**TASK DETAILS:** Among the entries, find each line that includes the string "Clash" and list it.
:::
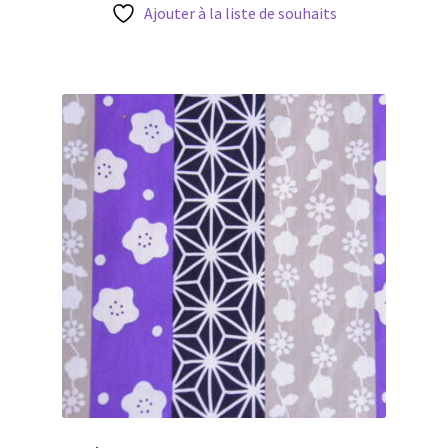
3,50 €.
2,45 €.
Ajouter à la liste de souhaits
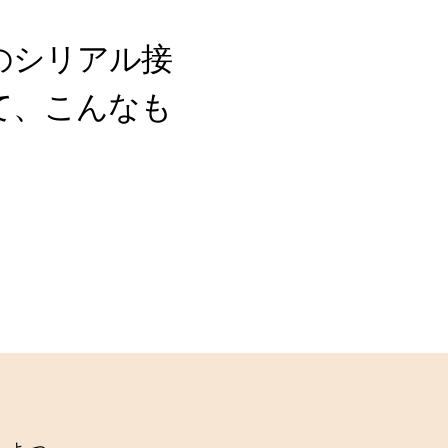
器のシリアル接
て、こんなも
ちょっ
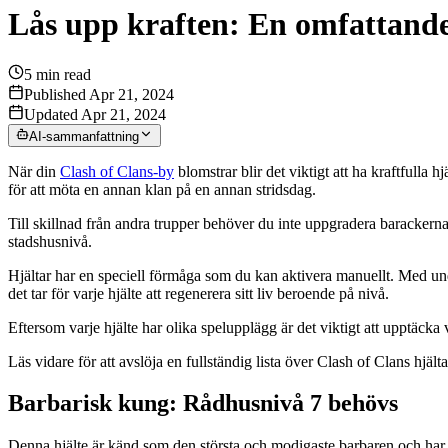
Lås upp kraften: En omfattande l
5
min read
Published Apr 21, 2024
Updated Apr 21, 2024
AI-sammanfattning
När din
Clash of Clans-by
blomstrar blir det viktigt att ha kraftfulla 
för att möta en annan klan på en annan stridsdag.
Till skillnad från andra trupper behöver du inte uppgradera barackerna e
stadshusnivå.
Hjältar har en speciell förmåga som du kan aktivera manuellt. Med un
det tar för varje hjälte att regenerera sitt liv beroende på nivå.
Eftersom varje hjälte har olika spelupplägg är det viktigt att upptäcka
Läs vidare för att avslöja en fullständig lista över Clash of Clans hjält
Barbarisk kung: Rådhusnivå 7 behövs
Denna hjälte är känd som den största och modigaste barbaren och har 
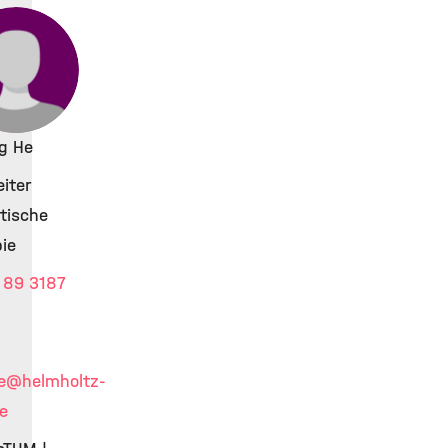
ng He
iter
tische
ie
 89 3187
e
@helmholtz-
e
:::
**THE COMPLETED TASK:**
Clash of Clans-by
Läs vidare för att avslöja en fullständig lista över Clash of Clans hjält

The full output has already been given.